Excerpted text |
◆ ◆ ◆ ◆ ◆ ◆ ◆

Criticism Ann Hibert Alton
In the following essay, Alton, an honorary research associate at the University of Sydney, provides an overview discussion of Potok's novel. Chaim Potok's The Chosen focuses on the contrasts between extreme ends of Orthodox Judaism. Despite criticisms that Potok is overly optimistic — Reuven regains his sight, Danny renounces the tzaddikate without being ostracized by his father, Danny and Reuven resolve many of the conflicts they feel between the secular world and Orthodox Judaism — Potok's novel provides us with valuable insights into American Orthodox Jewish life during and after World War II. The novel explores in detail the lives and traditions of Hasidic and Orthodox Jews, and creates an apparently realistic portrait of both cultures. The Chosen attempts to explore the place of Judaism in a secular society, provides insights into tensions between faith and scholarship, and suggests Judaism's need to create a new philosophy for the modern world.
The setting is Brooklyn in the 1940s. Reuven's detailed descriptions of his and Danny's homes and Reb Saunders' synagogue appear as set-pieces in the novel. This focuses our attention on plot and theme. This self-contained Jewish world, completely separate from the secular world, suggests the conflict between Hasidic existence and secular life — a theme which is repeated throughout the novel.
Reuven Malter's first-person narrative encourages our strong identification with him. Like him, we are bewildered by Reb Saunders' silence, and are furious when Reb Saunders excommunicates him. The dialogue is direct, uncomplicated, and convincing, though relatively flat. The strong focus on plot and theme results in little richness of tone: as Sheldon Grebstein comments, the novel's "overall color is gray."
An understanding of Judaism is crucial to interpreting The Chosen, which focuses on the opposite poles of Orthodoxy and Hasidism. Hasidism originated in eastern Europe in the 18th century, and its followers immediately came into conflict with the Mitnagdim (opponents), or established religious authorities. The Mitnagdim focused on scholarship and formal prayer, while the Hasidim (pious ones) believed that studying Talmud (the book of Jewish law and ritual) was not as important as making every aspect of their lives holy. By the 20th century Hasidism's focus had changed substantially to value studying Talmud and eliminating anything from the secular world. Hasidism's leaders were called tzaddikim (righteous ones), and were regarded as superhuman links between God and the community. The Hasidim believed that the only correct form of worship was to approach God through their tzaddik, rather than individually as Orthodox Jews did. Non-Hasidic Jews were considered apikorsim (Jews who denied the basic tenets of their faith), and were shunned. This conflict appears during the baseball game between Reuven's Orthodox team and Danny's Hasidic team, which takes on overtones of a holy war.

◆ ◆ ◆ ◆ ◆ ◆ ◆

Entries provided |

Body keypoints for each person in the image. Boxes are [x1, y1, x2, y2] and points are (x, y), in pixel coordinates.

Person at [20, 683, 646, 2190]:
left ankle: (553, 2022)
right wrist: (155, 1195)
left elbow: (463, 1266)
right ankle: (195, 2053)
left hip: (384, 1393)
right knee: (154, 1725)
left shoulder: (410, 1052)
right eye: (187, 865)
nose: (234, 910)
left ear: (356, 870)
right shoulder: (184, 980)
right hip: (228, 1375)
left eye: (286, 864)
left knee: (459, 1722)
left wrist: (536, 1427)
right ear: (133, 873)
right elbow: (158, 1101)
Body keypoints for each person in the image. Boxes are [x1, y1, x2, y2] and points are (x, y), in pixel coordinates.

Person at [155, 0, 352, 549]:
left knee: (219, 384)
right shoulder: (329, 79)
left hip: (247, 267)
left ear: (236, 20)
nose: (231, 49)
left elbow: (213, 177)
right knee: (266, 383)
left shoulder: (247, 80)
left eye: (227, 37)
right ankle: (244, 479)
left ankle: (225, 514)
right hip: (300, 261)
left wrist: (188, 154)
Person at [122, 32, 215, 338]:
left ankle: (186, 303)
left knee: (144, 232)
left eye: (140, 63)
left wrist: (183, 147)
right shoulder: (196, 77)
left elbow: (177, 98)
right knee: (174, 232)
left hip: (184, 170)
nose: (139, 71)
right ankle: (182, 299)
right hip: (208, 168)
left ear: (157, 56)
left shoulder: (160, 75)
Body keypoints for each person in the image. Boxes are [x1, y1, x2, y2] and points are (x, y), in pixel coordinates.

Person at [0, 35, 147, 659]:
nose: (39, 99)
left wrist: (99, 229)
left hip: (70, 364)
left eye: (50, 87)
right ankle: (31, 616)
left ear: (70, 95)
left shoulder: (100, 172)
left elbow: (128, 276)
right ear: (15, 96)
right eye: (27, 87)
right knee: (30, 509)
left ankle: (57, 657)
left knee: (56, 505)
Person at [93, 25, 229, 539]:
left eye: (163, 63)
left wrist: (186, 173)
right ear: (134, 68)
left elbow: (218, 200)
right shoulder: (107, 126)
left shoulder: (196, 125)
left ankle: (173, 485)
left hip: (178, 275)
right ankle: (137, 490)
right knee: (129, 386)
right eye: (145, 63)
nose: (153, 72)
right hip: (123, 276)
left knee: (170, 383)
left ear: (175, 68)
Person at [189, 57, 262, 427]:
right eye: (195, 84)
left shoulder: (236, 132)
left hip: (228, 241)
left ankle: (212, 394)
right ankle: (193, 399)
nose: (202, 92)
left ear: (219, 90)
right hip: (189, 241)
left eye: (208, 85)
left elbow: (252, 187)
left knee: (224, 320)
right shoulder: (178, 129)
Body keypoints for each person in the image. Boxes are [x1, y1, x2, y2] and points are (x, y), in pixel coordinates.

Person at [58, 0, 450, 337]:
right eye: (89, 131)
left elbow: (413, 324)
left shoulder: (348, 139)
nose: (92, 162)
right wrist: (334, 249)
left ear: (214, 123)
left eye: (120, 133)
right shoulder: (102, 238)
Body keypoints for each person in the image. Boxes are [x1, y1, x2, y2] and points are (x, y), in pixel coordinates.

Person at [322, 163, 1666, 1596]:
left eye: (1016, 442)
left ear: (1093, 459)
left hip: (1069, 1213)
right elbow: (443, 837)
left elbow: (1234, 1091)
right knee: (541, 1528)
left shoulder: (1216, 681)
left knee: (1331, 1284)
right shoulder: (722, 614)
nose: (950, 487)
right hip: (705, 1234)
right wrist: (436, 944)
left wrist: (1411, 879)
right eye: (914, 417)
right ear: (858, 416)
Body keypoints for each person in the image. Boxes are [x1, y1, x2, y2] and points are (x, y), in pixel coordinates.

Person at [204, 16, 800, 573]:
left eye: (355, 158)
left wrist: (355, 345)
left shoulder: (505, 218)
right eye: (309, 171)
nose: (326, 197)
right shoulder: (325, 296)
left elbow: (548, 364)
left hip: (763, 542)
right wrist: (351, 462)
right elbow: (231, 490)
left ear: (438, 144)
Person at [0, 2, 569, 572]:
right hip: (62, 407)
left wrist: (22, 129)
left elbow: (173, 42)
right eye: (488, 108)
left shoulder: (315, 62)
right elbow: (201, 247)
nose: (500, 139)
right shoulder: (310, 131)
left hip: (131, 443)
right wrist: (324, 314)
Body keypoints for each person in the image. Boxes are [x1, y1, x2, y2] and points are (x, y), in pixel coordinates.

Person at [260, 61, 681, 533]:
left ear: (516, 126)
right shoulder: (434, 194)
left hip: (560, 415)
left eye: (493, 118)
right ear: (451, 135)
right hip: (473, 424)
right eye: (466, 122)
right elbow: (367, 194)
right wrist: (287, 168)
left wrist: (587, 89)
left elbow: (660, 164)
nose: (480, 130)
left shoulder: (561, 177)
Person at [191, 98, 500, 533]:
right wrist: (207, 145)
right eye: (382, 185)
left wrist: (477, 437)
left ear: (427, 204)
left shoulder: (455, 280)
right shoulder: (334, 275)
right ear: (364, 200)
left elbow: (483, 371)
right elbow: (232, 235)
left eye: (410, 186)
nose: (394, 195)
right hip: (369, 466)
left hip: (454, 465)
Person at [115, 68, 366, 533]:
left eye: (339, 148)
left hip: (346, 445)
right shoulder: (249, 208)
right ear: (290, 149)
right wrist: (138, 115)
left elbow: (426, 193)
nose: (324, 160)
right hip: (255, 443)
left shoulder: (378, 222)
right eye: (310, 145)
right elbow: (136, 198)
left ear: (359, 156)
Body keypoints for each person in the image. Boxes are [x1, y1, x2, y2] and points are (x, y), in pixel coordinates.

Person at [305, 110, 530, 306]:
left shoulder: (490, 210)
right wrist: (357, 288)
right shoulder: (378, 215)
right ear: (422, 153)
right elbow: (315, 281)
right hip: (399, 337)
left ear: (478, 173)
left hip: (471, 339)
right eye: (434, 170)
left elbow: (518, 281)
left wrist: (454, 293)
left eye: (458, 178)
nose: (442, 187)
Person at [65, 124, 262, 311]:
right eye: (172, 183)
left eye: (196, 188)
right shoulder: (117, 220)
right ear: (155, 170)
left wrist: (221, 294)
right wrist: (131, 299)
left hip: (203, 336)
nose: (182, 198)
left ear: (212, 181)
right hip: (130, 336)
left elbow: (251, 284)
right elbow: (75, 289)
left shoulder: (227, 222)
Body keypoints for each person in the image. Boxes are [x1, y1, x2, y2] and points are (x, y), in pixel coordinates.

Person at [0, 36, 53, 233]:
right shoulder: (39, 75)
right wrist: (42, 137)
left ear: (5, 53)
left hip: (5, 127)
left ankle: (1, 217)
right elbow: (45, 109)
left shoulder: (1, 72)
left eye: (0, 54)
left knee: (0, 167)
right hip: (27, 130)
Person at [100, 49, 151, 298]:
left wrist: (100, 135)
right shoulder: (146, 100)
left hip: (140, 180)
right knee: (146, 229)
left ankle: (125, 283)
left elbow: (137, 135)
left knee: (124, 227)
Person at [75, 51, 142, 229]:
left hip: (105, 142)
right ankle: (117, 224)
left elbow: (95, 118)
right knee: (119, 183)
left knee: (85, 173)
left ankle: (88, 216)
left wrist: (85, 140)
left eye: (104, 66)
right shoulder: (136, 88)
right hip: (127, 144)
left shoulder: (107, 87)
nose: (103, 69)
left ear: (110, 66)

◆ ◆ ◆ ◆ ◆ ◆ ◆

Task list |
**1)** Answer these questions from the essay on The Chosen, one per line:
(a) In what place and decade is the novel set?
(b) According to the critic the essay quotes, what is the novel's overall color?
(c) Where and in what century did Hasidism originate?
**2)** Duplicate the part of the essay on The Chosen starting with "The setting is" and going on through "throughout the novel.".

Completed exercise |
**1)**
(a) Brooklyn in the 1940s
(b) Gray
(c) Eastern Europe in the 18th century

**2)**
The setting is Brooklyn in the 1940s. Reuven's detailed descriptions of his and Danny's homes and Reb Saunders' synagogue appear as set-pieces in the novel. This focuses our attention on plot and theme. This self-contained Jewish world, completely separate from the secular world, suggests the conflict between Hasidic existence and secular life — a theme which is repeated throughout the novel.